Yılmaz’ın, Agos Gazetesi Genel Yayın Yönetmeni Hrant Dink’in öldürülmesine ilişkin kamu görevlilerinin yargılandığı davanın duruşmasında, tanıklığına başvuruldu. Yılmaz, “Hrant Dink’in resmini getirdiler, cinayetle ilgili ‘Bunu da öldür’ dediler.” diye ifade verdi.
DREJ ALİ: Gerçek adı Ali Yasak’tı. Kürtçede uzun anlamına gelen Drej lakabı ile tanınmaktaydı. Şanlıurfa Ülkü Ocakları Yönetim Kurulu’nda olduğu 1978 yılında, İstanbul Hukuk Fakültesi’nde öğrenci iken izinsiz gösteri yürüyüşüne katılmaktan tutuklandı. Aynı yıl içerisinde bir çatışmada silahla yaralandı. Abdullah Çatlı’yla 1979’dan beri tanışan yasak, 88’de kardeşi hakkında çıkan bir haber nedeniyle adamlarına Milliyet gazetesini bastırıp kurşunlattı. 1989’da mafya lideri İnci Baba’yı vurduktan sonra yeraltı dünyasında ismini duyurmaya başladı. İsmi Susurluk çetecileriyle anıldı. Susurluk kazası sonrasında olay yerine ilk giden kişinin Drej Ali olduğu, Veli Küçük’ün olay yerinde bulunan görevlileri arayarak Çatlı’nın cenazesinin teslim edilmesini istediği iddia edildi.

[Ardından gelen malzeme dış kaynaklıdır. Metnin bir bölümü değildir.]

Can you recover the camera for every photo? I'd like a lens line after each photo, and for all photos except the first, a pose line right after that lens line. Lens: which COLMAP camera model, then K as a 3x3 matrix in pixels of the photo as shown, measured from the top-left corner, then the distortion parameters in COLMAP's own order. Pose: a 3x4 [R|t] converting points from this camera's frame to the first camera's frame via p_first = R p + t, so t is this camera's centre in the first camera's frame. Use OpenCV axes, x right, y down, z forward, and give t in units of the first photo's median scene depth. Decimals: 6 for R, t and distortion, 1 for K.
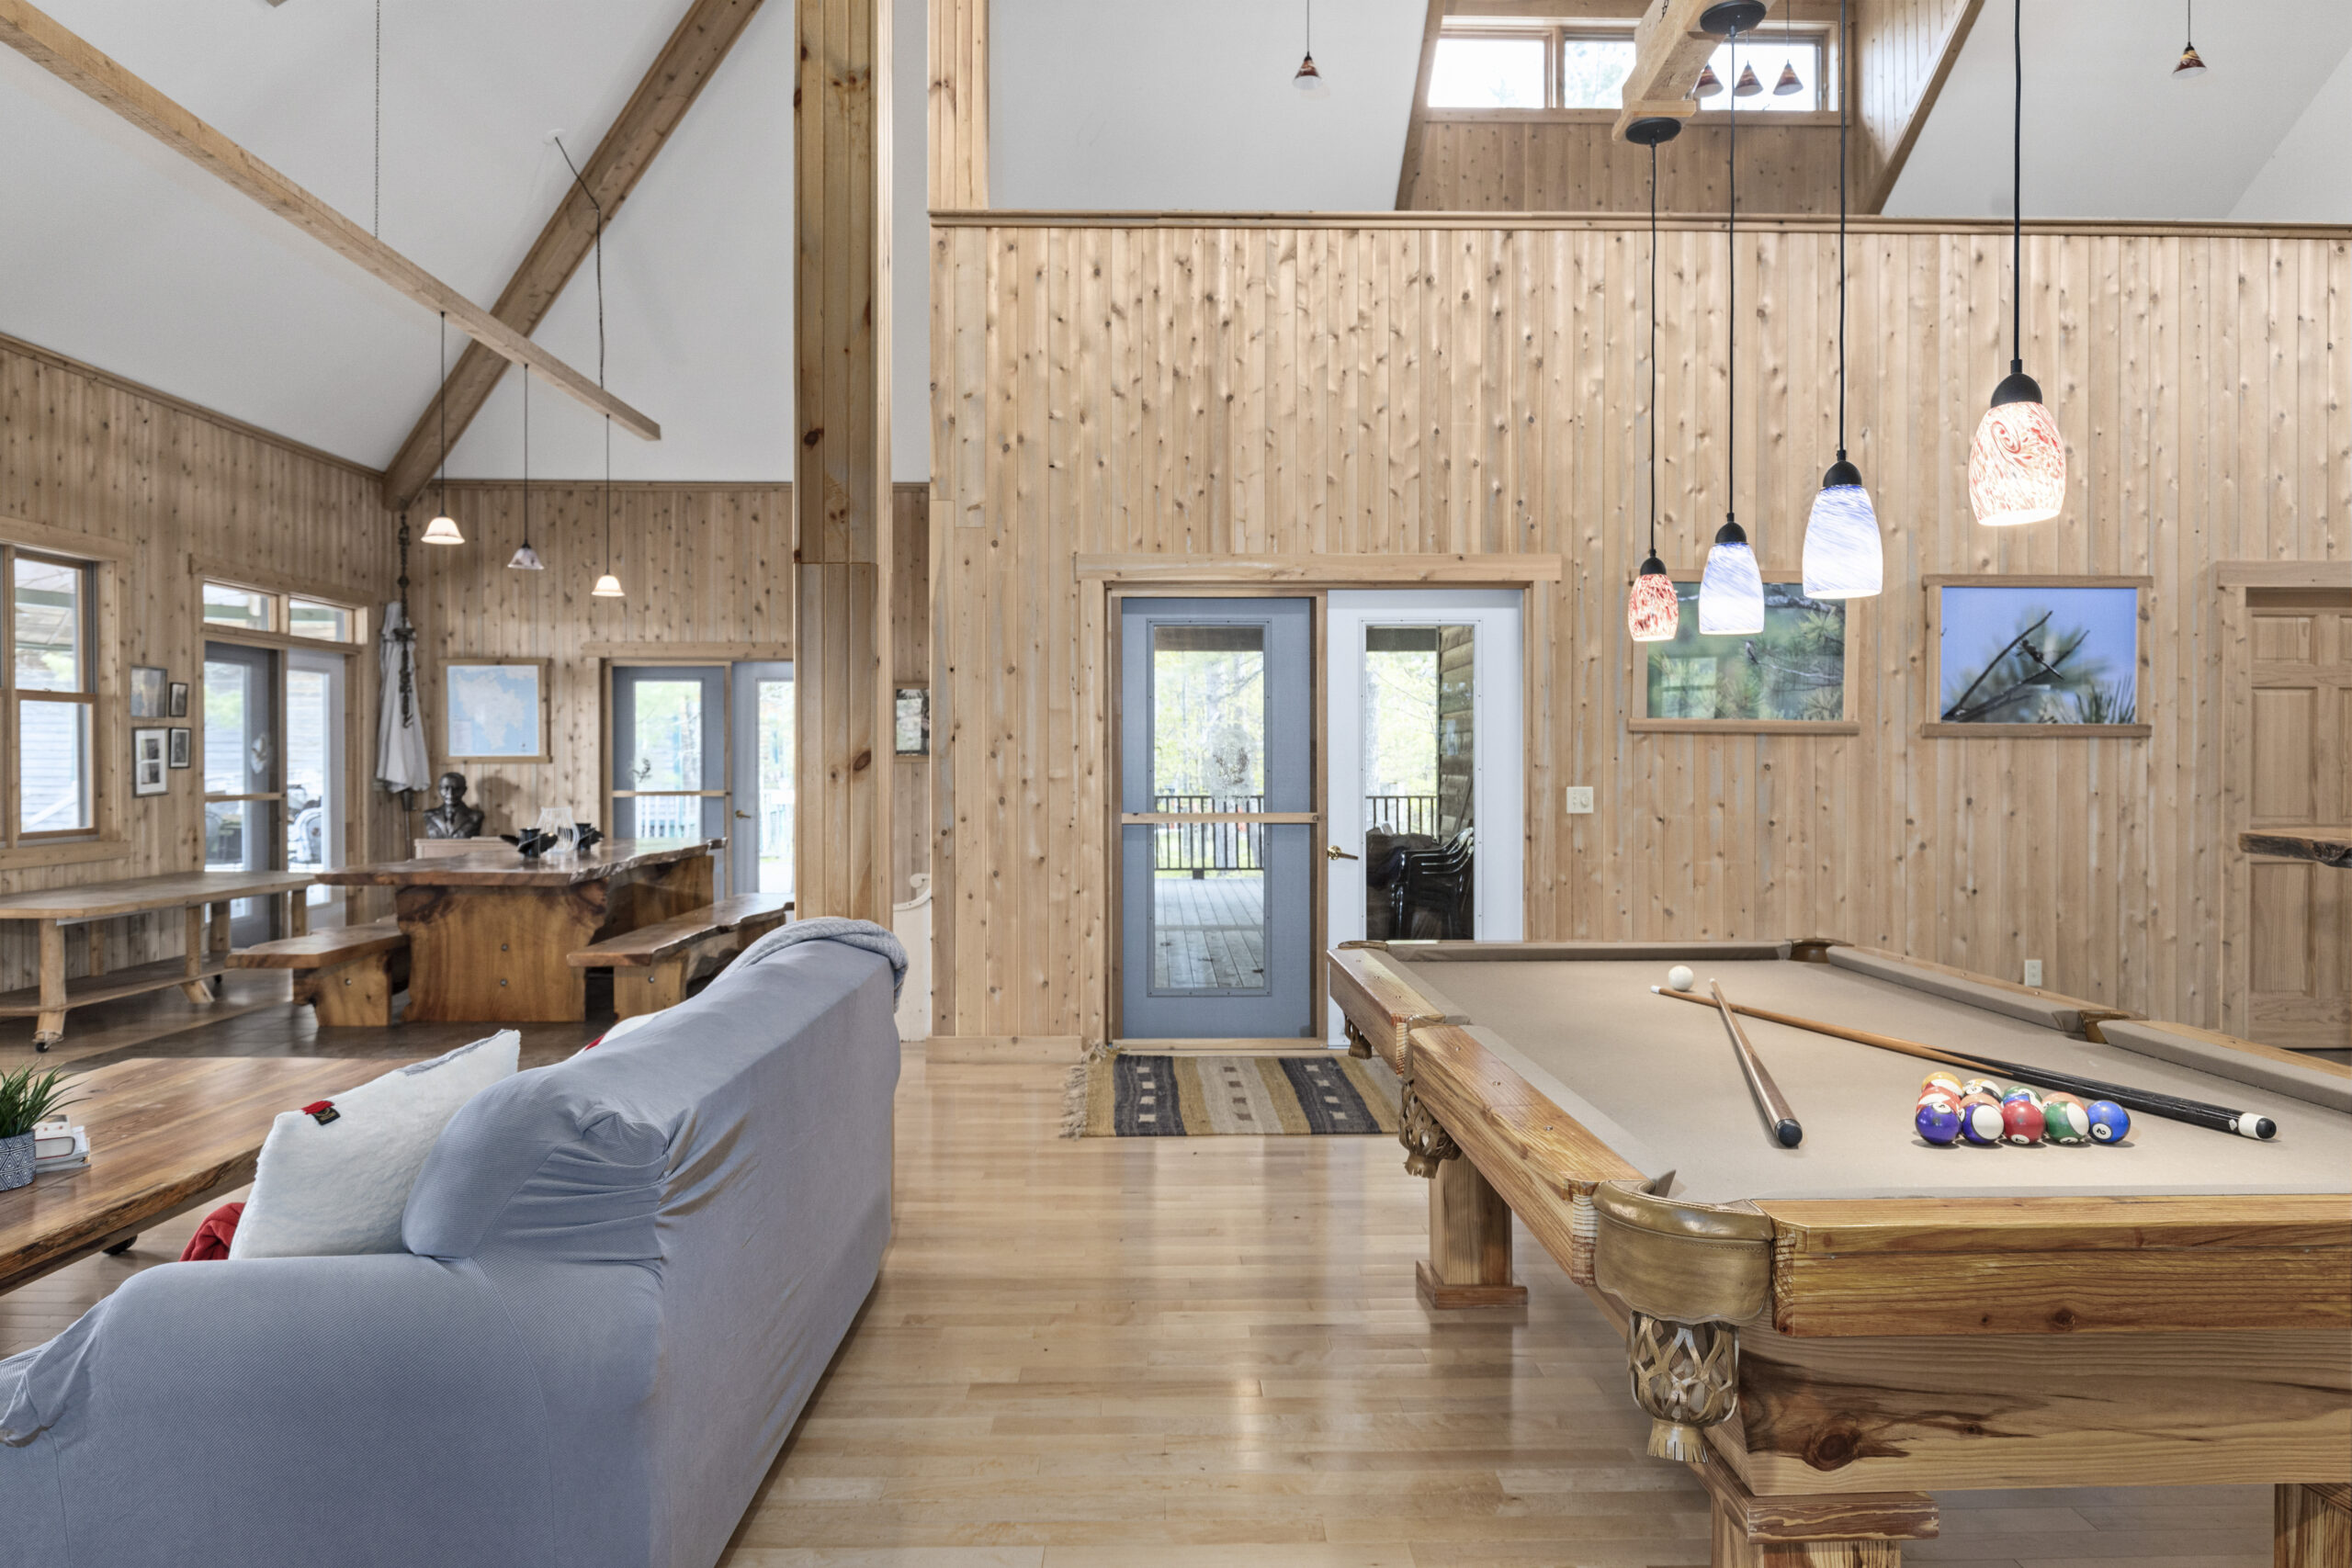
lens RADIAL K [[1555.5, 0, 1181.6], [0, 1555.5, 768.3], [0, 0, 1]] dist [-0.009154, 0.000437]
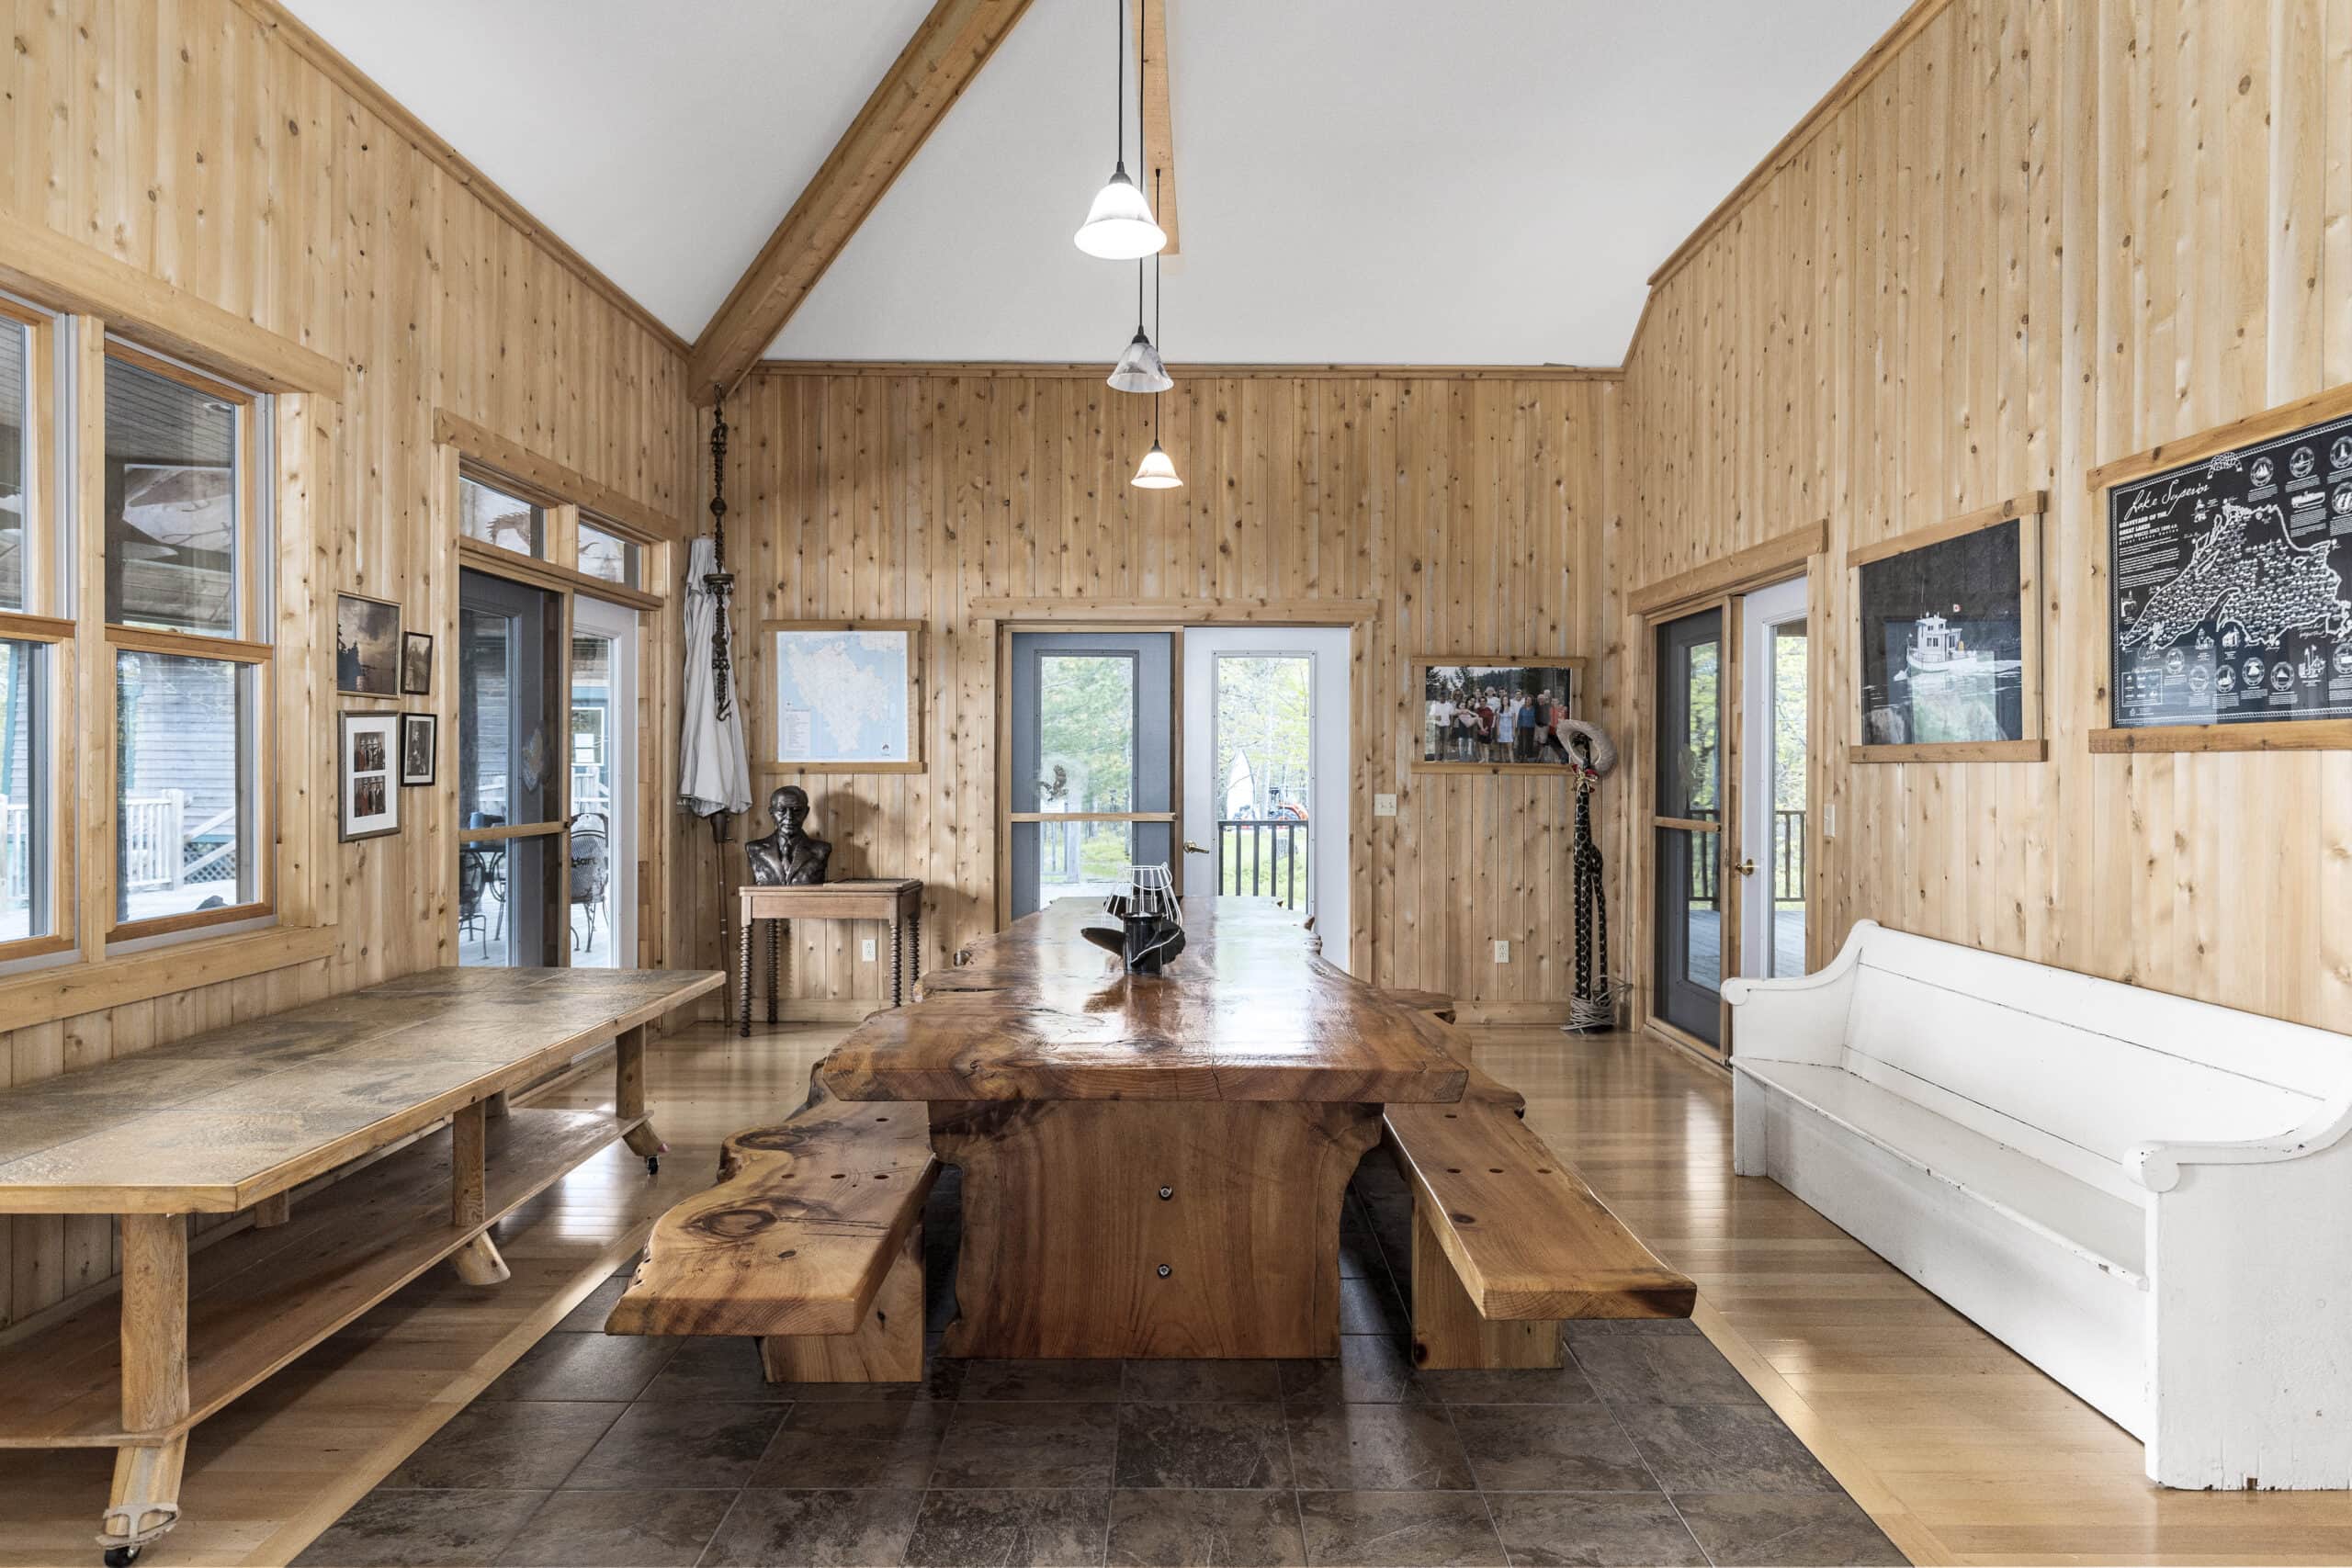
lens RADIAL K [[1367.1, 0, 1179.0], [0, 1367.1, 761.4], [0, 0, 1]] dist [0.001050, 0.001333]
pose [[0.999715, 0.003128, -0.023677, -0.278337], [-0.003268, 0.999977, -0.005891, -0.005240], [0.023658, 0.005966, 0.999702, 0.395888]]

Drej Ali, Susurluk skandalının baş aktörlerini bir araya getiren kız kardeşinin düğünüyle de gündeme geldi. Bahçelievler Belediye Başkanı Saffet Bulut’un kıydığı nikâhta Sedat Bucak, hemşehrisi olan damadın nikâh tanıklığını üstlenirken, gelinin tanıklığını ise Altun aşireti lideri İmam Bakır Altun yaptı. Düğüne AKP’li Metin Külünk ile beraber birçok siyasi katıldı. Ocak 2000’deki törene DYP, MHP ve ANAP’lı siyasetçiler, polis müdürleri, bazı askerler ile Susurluk’un ünlü simaları Sedat Bucak, İbrahim Şahin, Sami Hoştan, Ali Fevzi Bir de katılmıştı. Sahnedeki isim ise İbrahim Tatlıses’ti.